Schematic Evidence and Signal Integrity Notes
The included KiCad schematic matches the README wiring map. It shows a Raspberry Pi Pico connected to two W5500 module headers, with shared SPI signals, separate chip selects, a shared reset line, a rotary switch for tag selection, decoupling capacitors, and a 100 ohm damping resistor on the clock path.
The schematic and README both emphasize practical signal integrity details: stable 3.3 V power, short SPI traces, SCK damping, and 0.1 uF decoupling near each W5500 module. One point needs validation before reuse: the README recommends staying at or below 20 MHz SPI for link stability, while the current source sets SPISettings(50000000, MSBFIRST, SPI_MODE0).
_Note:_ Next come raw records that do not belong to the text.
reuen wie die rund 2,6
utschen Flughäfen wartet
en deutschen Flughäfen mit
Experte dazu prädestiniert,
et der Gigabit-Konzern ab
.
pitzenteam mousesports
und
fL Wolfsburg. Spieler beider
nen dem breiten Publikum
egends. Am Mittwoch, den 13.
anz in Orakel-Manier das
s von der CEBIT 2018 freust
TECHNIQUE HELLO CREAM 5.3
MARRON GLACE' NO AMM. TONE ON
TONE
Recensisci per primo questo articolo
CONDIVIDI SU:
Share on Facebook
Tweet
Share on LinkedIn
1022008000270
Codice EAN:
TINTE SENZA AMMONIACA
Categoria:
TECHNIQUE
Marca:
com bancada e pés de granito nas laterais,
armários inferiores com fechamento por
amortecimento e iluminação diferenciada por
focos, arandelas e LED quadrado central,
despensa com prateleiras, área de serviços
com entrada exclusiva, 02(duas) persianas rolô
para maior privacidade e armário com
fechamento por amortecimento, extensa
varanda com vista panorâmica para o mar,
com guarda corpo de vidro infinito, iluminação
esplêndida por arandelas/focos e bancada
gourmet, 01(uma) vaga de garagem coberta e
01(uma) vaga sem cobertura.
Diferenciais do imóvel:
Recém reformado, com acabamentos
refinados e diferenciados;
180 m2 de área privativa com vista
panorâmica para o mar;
Builders should verify the intended SPI speed for their board layout and module wiring.
Where This Prototype Fits
Bifrost is valuable as a focused Ethernet experiment. It is small enough to read quickly, but it touches topics that are often hidden inside larger network stacks: W5500 register access, raw frame buffers, link status polling, VLAN tag parsing, and bidirectional forwarding. A maker could use it as a starting point for a lab VLAN adapter, a teaching aid for Ethernet frame handling, or a reference for dual-W5500 wiring on RP2040.
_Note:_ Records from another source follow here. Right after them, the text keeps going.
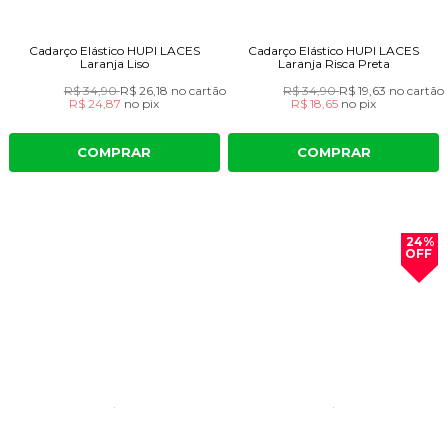
Cadarço Elástico HUPI LACES
Cadarço Elástico HUPI LACES
Laranja Liso
Laranja Risca Preta
R$ 34,90
R$ 26,18
no cartão
R$ 34,90
R$ 19,63
no cartão
R$ 24,87
no
pix
R$ 18,65
no
pix
COMPRAR
COMPRAR
24%
OFF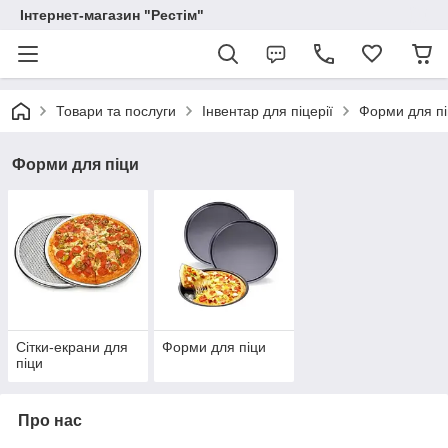
Інтернет-магазин "Рестім"
Товари та послуги
Інвентар для піцерії
Форми для п
Форми для піци
Сітки-екрани для
Форми для піци
піци
Про нас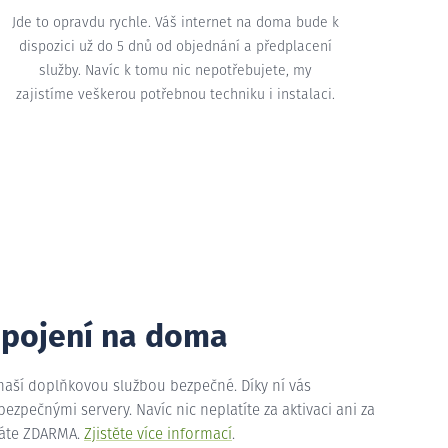
Jde to opravdu rychle. Váš internet na doma bude k
dispozici už do 5 dnů od objednání a předplacení
služby. Navíc k tomu nic nepotřebujete, my
zajistíme veškerou potřebnou techniku i instalaci.
ipojení na doma
 naší doplňkovou službou bezpečné. Díky ní vás
zpečnými servery. Navíc nic neplatíte za aktivaci ani za
máte ZDARMA.
Zjistěte více informací
.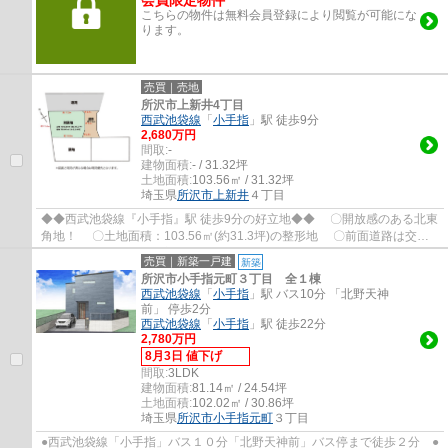
会員限定物件
こちらの物件は無料会員登録により閲覧が可能にな
ります。
売買｜売地
所沢市上新井4丁目
西武池袋線
「
小手指
」駅 徒歩9分
2,680万円
間取:
-
建物面積:
- / 31.32坪
土地面積:
103.56㎡ / 31.32坪
埼玉県
所沢市
上新井
４丁目
◆◆西武池袋線『小手指』駅 徒歩9分の好立地◆◆ 〇開放感のある北東
角地！ 〇土地面積：103.56㎡(約31.3坪)の整形地 〇前面道路は交通
量が少なく、閑静な住宅街 〇解体費用の掛...
売買｜新築一戸建
新築
所沢市小手指元町３丁目 全１棟
西武池袋線
「
小手指
」駅 バス10分 「北野天神
前」 停歩2分
西武池袋線
「
小手指
」駅 徒歩22分
2,780万円
8月3日 値下げ
間取:
3LDK
建物面積:
81.14㎡ / 24.54坪
土地面積:
102.02㎡ / 30.86坪
埼玉県
所沢市
小手指元町
３丁目
●西武池袋線「小手指」バス１０分「北野天神前」バス停まで徒歩２分 ●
It should not be presented as a finished router or commercial bridge. There is no BOM, no ready-made Arduino project file, no throughput measurement, and no packet capture included in the repository. The README states that tagged and untagged traffic was verified by standard web browsing, but deeper validation would require traffic captures, long-run tests, and measured SPI timing.
FAQ
What does Bifrost use the W5500 for?
Bifrost uses two W5500 modules as raw Ethernet frame interfaces. The firmware opens MACRAW mode, reads frames from one W5500 RX buffer, applies VLAN handling, and writes the result to the other W5500 TX buffer.
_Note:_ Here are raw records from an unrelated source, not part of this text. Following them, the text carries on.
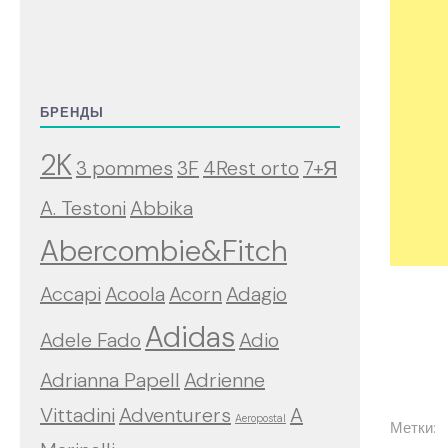
БРЕНДЫ
2K
3 pommes
3F
4Rest orto
7+Я
A. Testoni
Abbika
Abercombie&Fitch
Accapi
Acoola
Acorn
Adagio
Adidas
Adele Fado
Adio
Adrianna Papell
Adrienne
Vittadini
Adventurers
A
Aeropostal
Метки: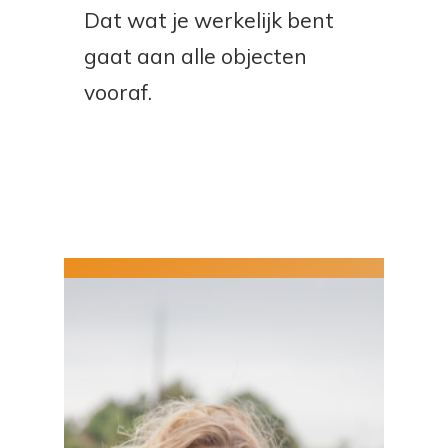
Dat wat je werkelijk bent
gaat aan alle objecten
vooraf.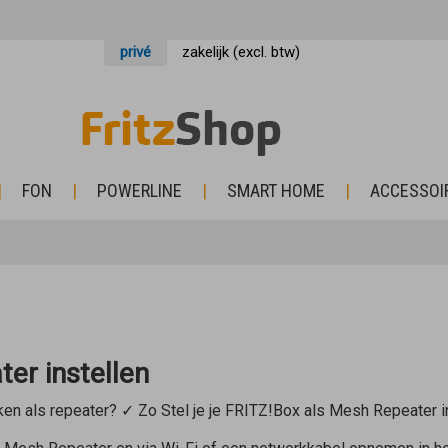
privé
zakelijk (excl. btw)
FON
POWERLINE
SMART HOME
ACCESSOI
er instellen
ken als repeater? ✓ Zo Stel je je FRITZ!Box als Mesh Repeater i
Does this repository include a ready-to-build project?
Not yet. The repository includes an Arduino-style source file, but it does not include a PlatformIO file, Arduino sketch folder, CMake project, or board package notes. Builders need to provide an RP2040 Arduino-compatible build setup.
What VLAN behavior is implemented?
VLAN ID 0 is treated as transparent pass-through. For nonzero selections, PC-to-router frames can receive an 802.1Q tag, while router-to-PC frames must already carry the selected VLAN ID and are stripped before forwarding to the PC side.
Can this design be extended?
Yes, but the current repository should be treated as a prototype. The README lists wider VLAN ID selection and I/O optimization as future work, and any extension should also validate SPI clocking, module wiring, and long-run packet behavior.